Support Questions
Find answers, ask questions, and share your expertise

Use a defined class as State in a Spark Streaming application

Use a defined class as State in a Spark Streaming application

I need to use a defined class as State in a spark streaming application. I know it is possible, but when an event with new key appears in the mapWithState function i can't create a new object of the class as it makes the function not-serializable. Example below. I'm using Spark 1.6 for this.

This works, but rises a java.util.NoSuchElementException when an event with new key apperars:

val mappingFunc = (phone: String, value: Option[Cdr], state: State[User]) => {
  val cdr = value.getOrElse(null)
  val user = state.get()
  user.update(cdr)
  state.update(user)
  user
}

When I try to create a new user, it gives me a org.apache.spark.SparkException: Task not serializable

val mappingFunc = (phone: String, value: Option[Cdr], state: State[User]) => {
  val cdr = value.getOrElse(null)
  val user = state.getOption().getOrElse(new User(cdr))
  user.update(cdr)
  state.update(user)
  user
}

How can I create a new user if it makes the class not serializable?

2 REPLIES 2

Re: Use a defined class as State in a Spark Streaming application

Explorer

Is your `User` class serializable? I cannot tell the exact reason why Task is not serializable based on the information you provided. Can you also provides more information, like the implementation of `User` if possible?

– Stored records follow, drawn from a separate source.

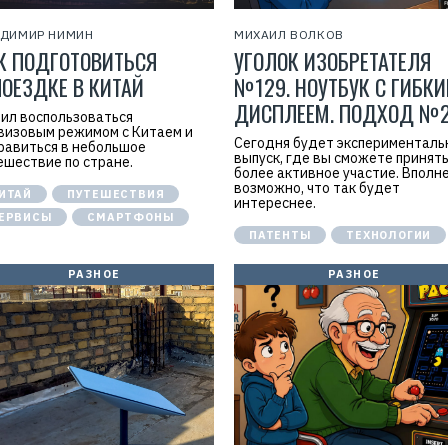
ДИМИР НИМИН
МИХАИЛ ВОЛКОВ
К ПОДГОТОВИТЬСЯ
УГОЛОК ИЗОБРЕТАТЕЛЯ
ПОЕЗДКЕ В КИТАЙ
№129. НОУТБУК С ГИБК
ДИСПЛЕЕМ. ПОДХОД №
ил воспользоваться
визовым режимом с Китаем и
Сегодня будет экспериментал
равиться в небольшое
выпуск, где вы сможете принят
ешествие по стране.
более активное участие. Вполн
возможно, что так будет
ИТАЙ
ПУТЕШЕСТВИЯ
интереснее.
ЕРВИСЫ
СМАРТФОНЫ
ПАТЕНТЫ
ТЕХНОЛОГИИ
РАЗНОЕ
РАЗНОЕ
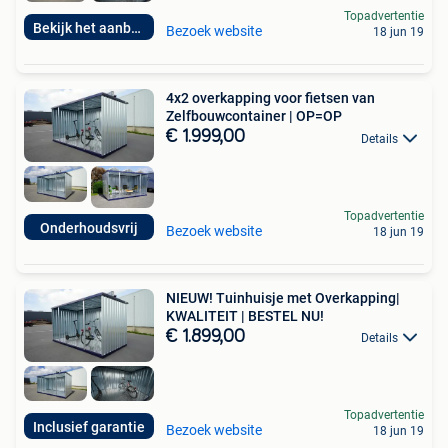
Topadvertentie
Bekijk het aanbod!
Bezoek website
18 jun 19
4x2 overkapping voor fietsen van
Zelfbouwcontainer | OP=OP
€ 1.999,00
Details
Topadvertentie
Onderhoudsvrij
Bezoek website
18 jun 19
NIEUW! Tuinhuisje met Overkapping|
KWALITEIT | BESTEL NU!
€ 1.899,00
Details
Topadvertentie
Inclusief garantie
Bezoek website
18 jun 19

Re: Use a defined class as State in a Spark Streaming application

Yes, User is serializable (or I thin it is). Here is the implementation of the class:

class User(cdr: Cdr) extends Serializable {
  var phone: String = cdr.phone
  var calls: Int = 0
  def update(cdr: Cdr) {
    calls += 1
  }
}

I also copy the line where the exeption rises:

var statespec = StateSpec.function(mappingFunc)
// statespec is used later in cdrs.mapWithState(statespec)